Se pueden tener grandes propósitos para alcanzar una virtud, iniciar el camino correcto o realizar actos concretos que disponen para ella. Sin la constancia, todo quedará en un manojo de buenas intenciones, excelentes intuiciones y un puñado de frutos verdes e inmaduros arrancados por el viento.
La constancia es la firmeza y la perseverancia del ánimo. En palabras muy elegantes del poeta y literato italiano, Arturo Graf, “la virtud por la cual todas las otras virtudes dan su fruto”.
Los hombres estamos llamados a ser la tierra buena donde la semilla de la voz de Dios y las virtudes puedan crecer y dar fruto con perseverancia (cf. Lc 8,15). Por ello es bueno tener a la mano algunos elementos que pueden ayudar para formar esta virtud.
Tener un fin concreto y una motivación profunda. En los actos que realizamos, el fin es lo primero que pone en movimiento al hombre aunque sea lo último que consiga. ¿Por qué quiero conquistar esta virtud? Habrá muchas motivaciones muy válidas en el plano humano, pero a fin de cuentas, en el plano sobrenatural, buscamos agradar a Dios. Él a su vez, como nos dice san Pablo, a los que con perseverancia en el bien busquen gloria, honor e inmortalidad, les dará la vida eterna (cf. Rm 2,5-8).
Para actualizar este fin y motivación puede valerse de un lema o una frase que le ayude a recordar la virtud que desea alcanzar. Allí entra nuestra amiga la constancia. Grandes hombres y mujeres en la historia se han ayudado de este medio y han escrito lemas como: “obediencia y paz”, “en Ti confío”, “cooperador de la verdad”, “en todo amar y servir”, “dar siempre con alegría”, etc.
Otro aspecto que puede servir es “dejar constancia” de la virtud que buscamos, hacer un pequeño programa para dicha virtud. No hay que tener miedo de escribirla en un papel, en la agenda y, sobre todo, en el corazón. Una sola virtud, aunque en realidad conseguiremos dos, la virtud propuesta y la virtud de la constancia. Tomás de Kempis, en La Imitación de Cristo, dice que “si cada año desarraigásemos un vicio, presto seríamos perfectos” (Libro I, IX, 3). Así que una virtud al año, a nadie le hace daño.
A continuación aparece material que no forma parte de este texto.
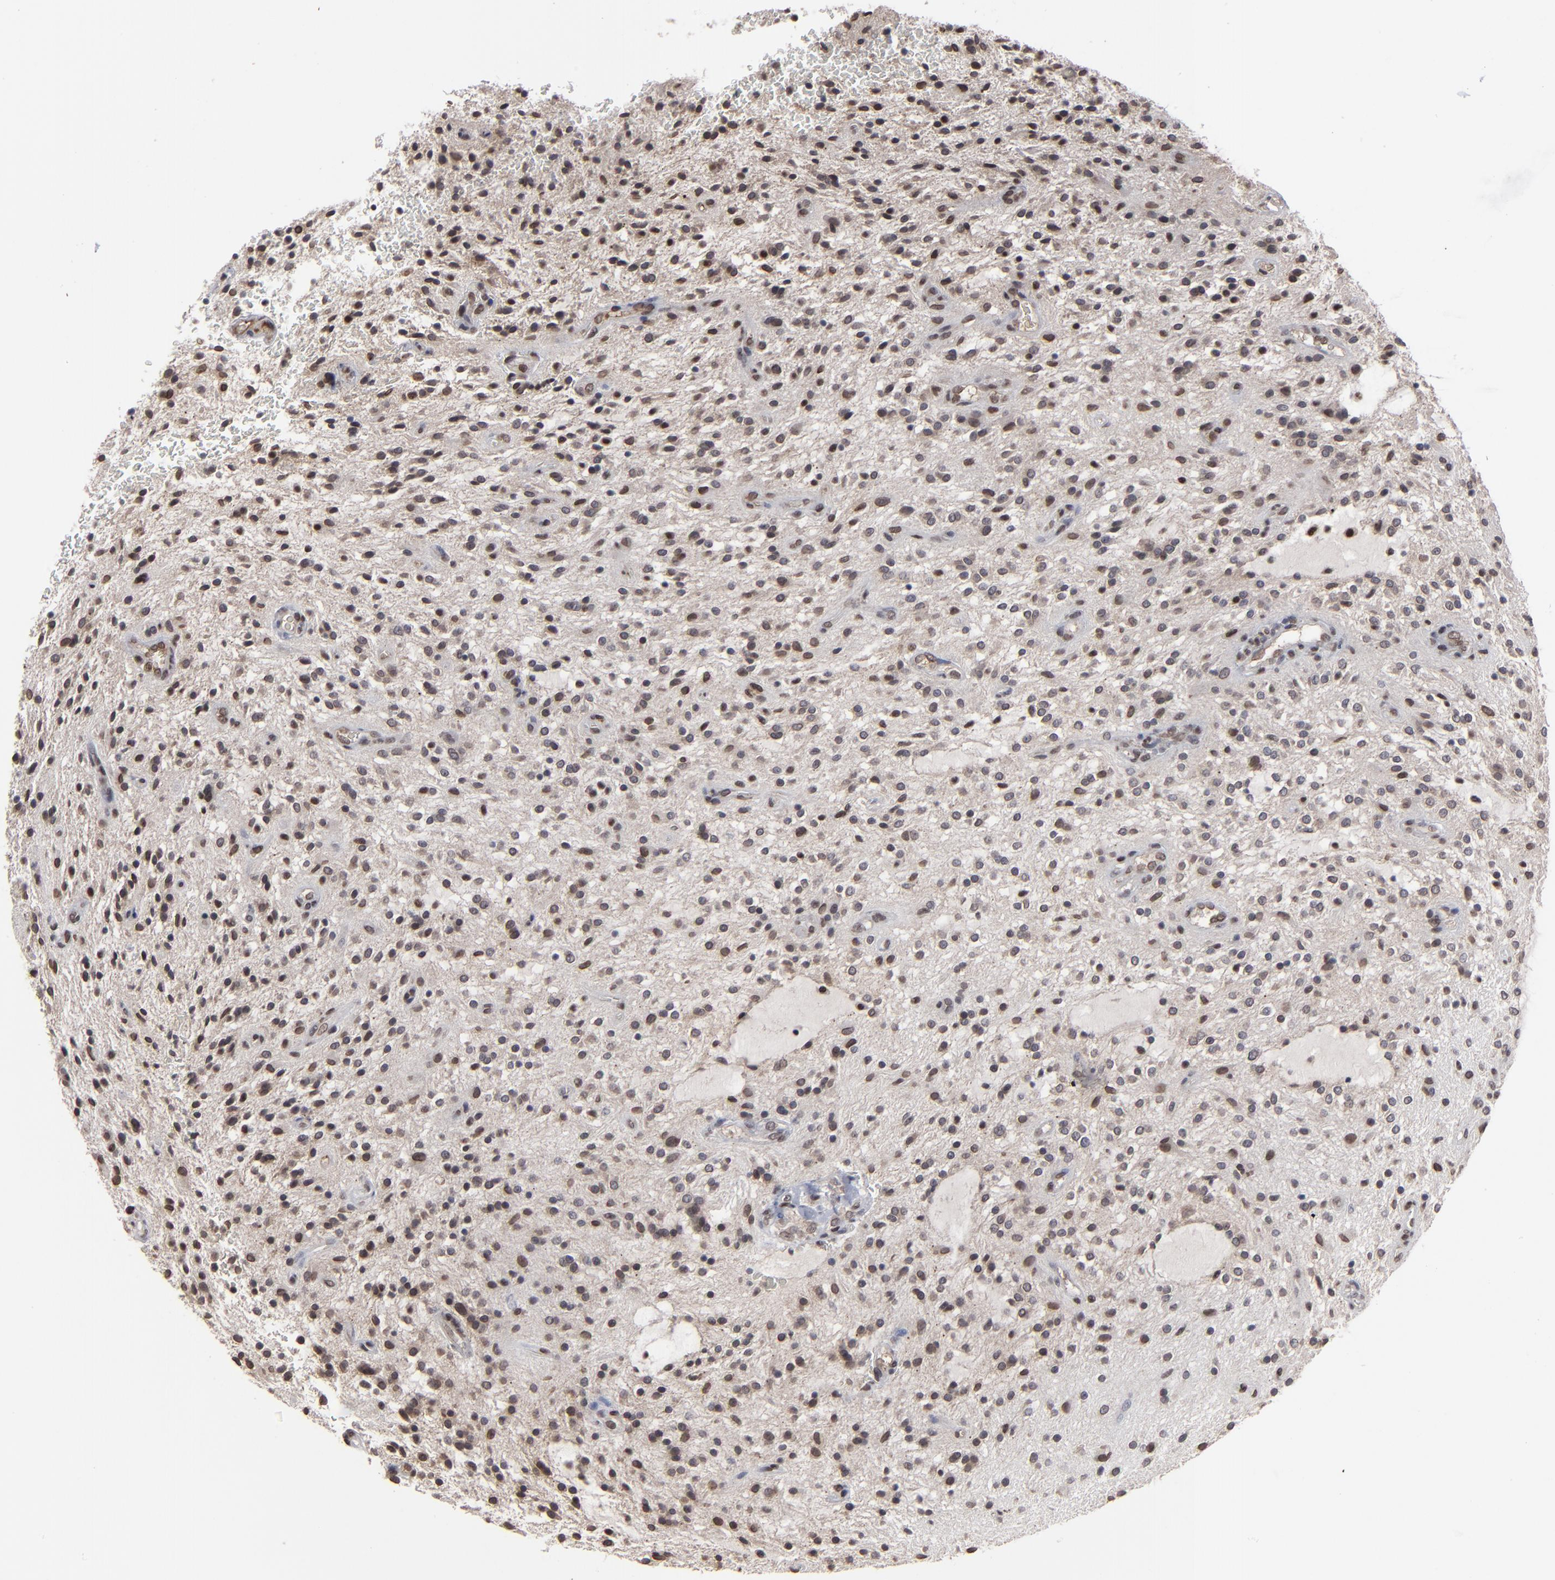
{"staining": {"intensity": "moderate", "quantity": "25%-75%", "location": "nuclear"}, "tissue": "glioma", "cell_type": "Tumor cells", "image_type": "cancer", "snomed": [{"axis": "morphology", "description": "Glioma, malignant, NOS"}, {"axis": "topography", "description": "Cerebellum"}], "caption": "A histopathology image of human malignant glioma stained for a protein reveals moderate nuclear brown staining in tumor cells.", "gene": "BAZ1A", "patient": {"sex": "female", "age": 10}}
Es muy provechoso repasar constantemente al final del día cómo se ha vivido la virtud propuesta. Se puede sencillamente llevar en una hoja un control gráfico del progreso. Esta se puede colocar debajo de la almohada. Así, en la noche no se olvida. Santa Faustina Kowalska, en su Diario, apuntaba las victorias y derrotas que tenía para conseguir la virtud del silencio interior. Tenía una pequeña tabla: hoy “x” victorias y “z” derrotas. Al número de victorias siempre se puede añadir una “extra” por la constancia. La perseverancia es la clave del éxito.
Toda virtud nos ayuda a imitar mejor a Cristo, modelo de todas las virtudes. Él nos mostró constantemente su amor, desde su nacimiento hasta la muerte en la cruz. En la propia vida, el discípulo tiene que sembrar las buenas disposiciones, regarlas con constancia y confiar en Dios, quien realizará el crecimiento de la virtud.
El hombre de Dios, san Bernardo de Claraval, que era tenaz y perseverante, resumía así su experiencia: “poco aprovechará un hombre que siguiera a Cristo, si al final de su vida no consigue alcanzarle”.